Brazda has been selective in his choices of to whom and where to speak out about his internment. In 2008 he spoke with the French media outlet Têtu in a video interview below. He reflected on his post-internment life:
I had found freedom. I started a new life. Of course, I was a homosexual and I wanted to find a new boyfriend. And that's how I met Edouard. He had been kicked out of Yugoslavia, since his parents were Germans. And he didn't have a home. So he stuck with me, he was so young. He must have been 18 or 19 years old, and I was 18 years older. But we were good for one another, and we started a new life together. It was going well, we each had a job, and we managed to live just like everyone else.
In 2008, Brazda also spoke at the dedication of a memorial in Berlin that remembered gay men who were killed in the Holocaust. The memorial is controversial because it focuses on gay men, including a video of two men kissing to celebrate their sexuality (right), although lesbians were also victims.

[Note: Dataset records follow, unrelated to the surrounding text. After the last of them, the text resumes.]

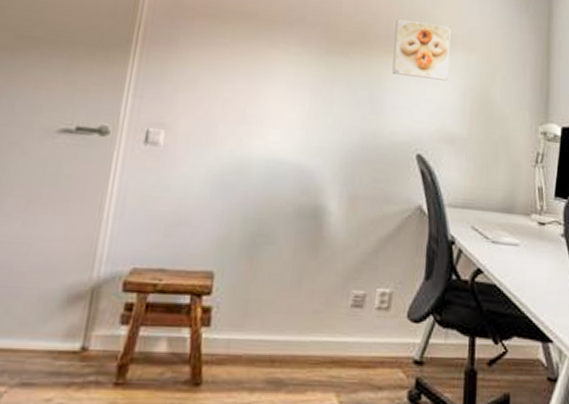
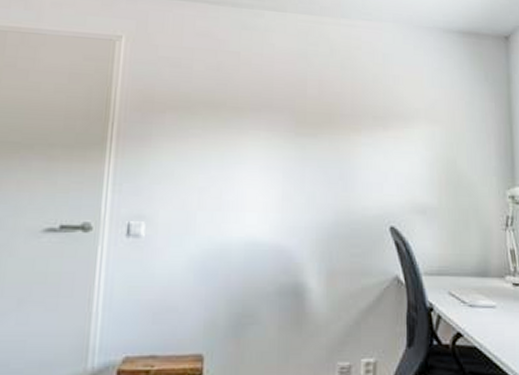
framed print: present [392,19,451,81] -> none [360,97,415,154]

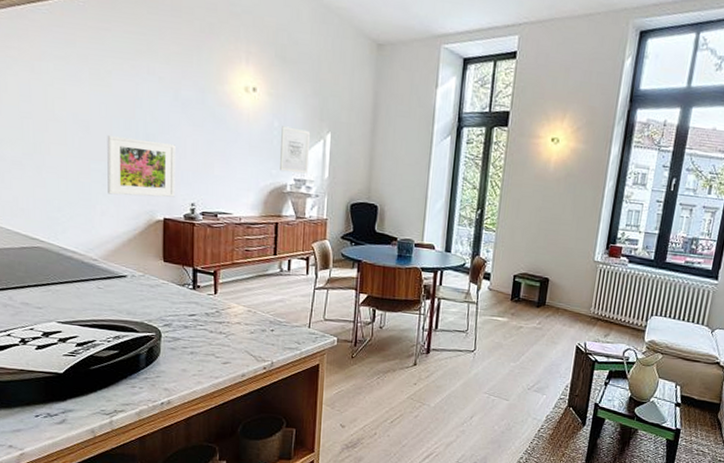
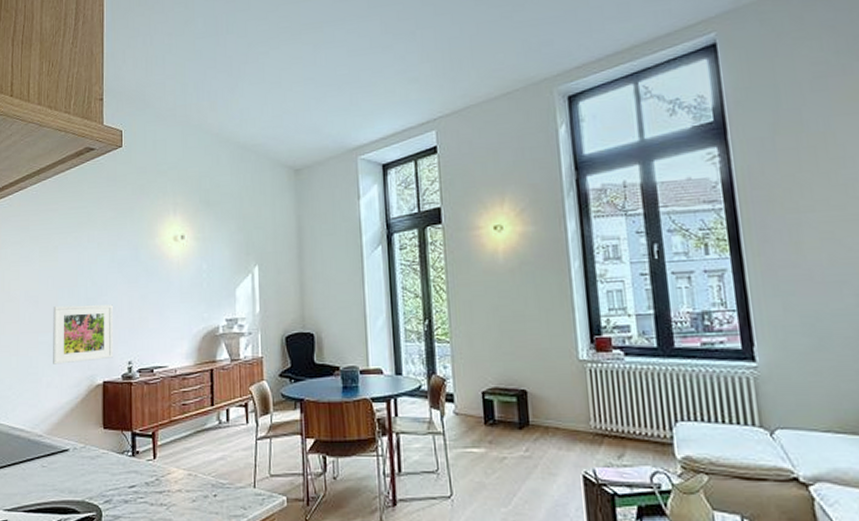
wall art: present [280,126,310,174] -> none [210,267,239,313]

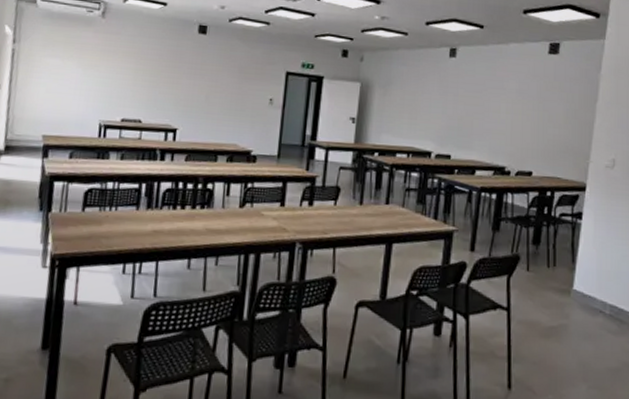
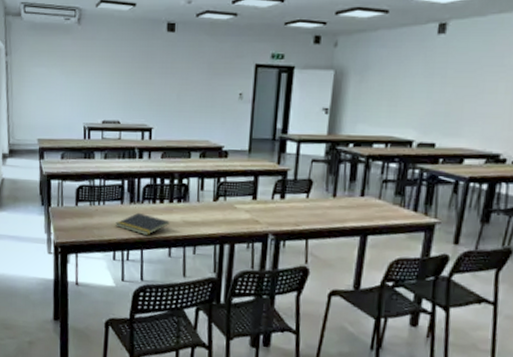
notepad: none [128,219,191,245] -> present [116,212,170,235]

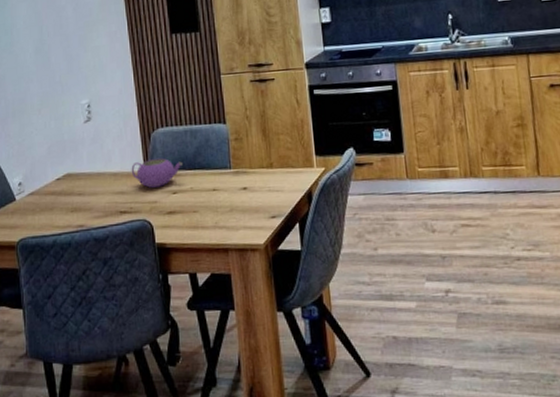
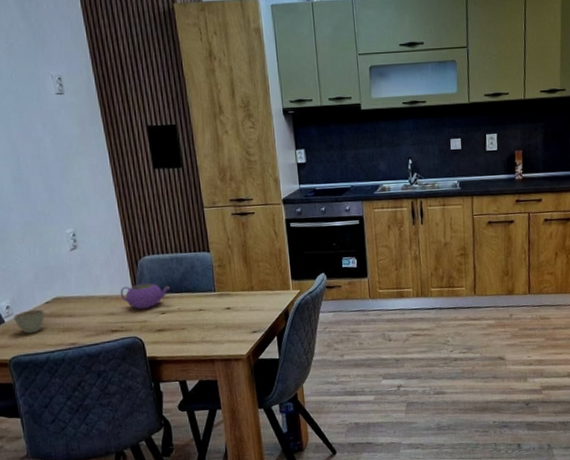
cup: none [24,186,55,214] -> present [13,309,45,334]

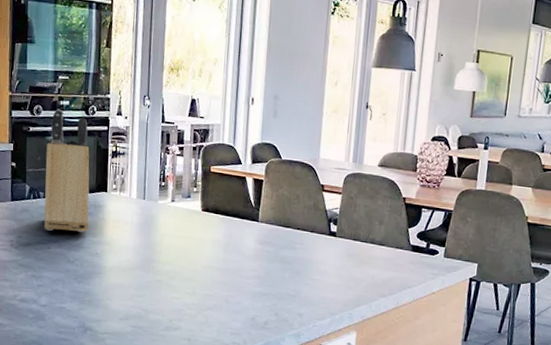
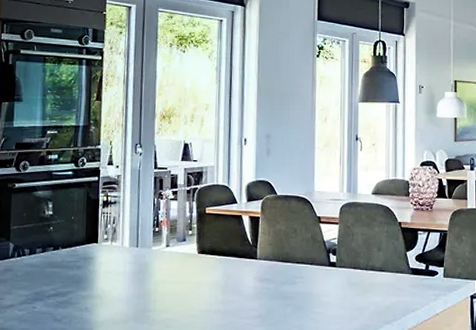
knife block: present [44,108,90,233] -> none [29,163,79,289]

Estimates put the number of homosexuals deported to concentration camps during the Holocaust at between 5,000 and 15,000, primarily Germans. People who were brought to the internment camps specifically for their sexual orientation were forced to wear the pink triangle on their clothes. Brazda explained the triangle system, again in the 2008 video interview:
Then I left the disinfection room. I got dressed, but this time, I had to wear the striped prisoner's clothes. We were also given our symbols. It was a pink triangle stitched on the left breast. It was ... the symbol for homosexuality. It was so ridiculous, the color pink. The other prisoners, the common criminals, they had a green triangle. The asocials were wearing a black triangle, and the Jehovah's Witnesses, the purple triangle.
He is an example of how important the work of remembrance is for our future. Fewer and fewer people can give information about repression under the Nazi dictatorship authentically and from their own experience.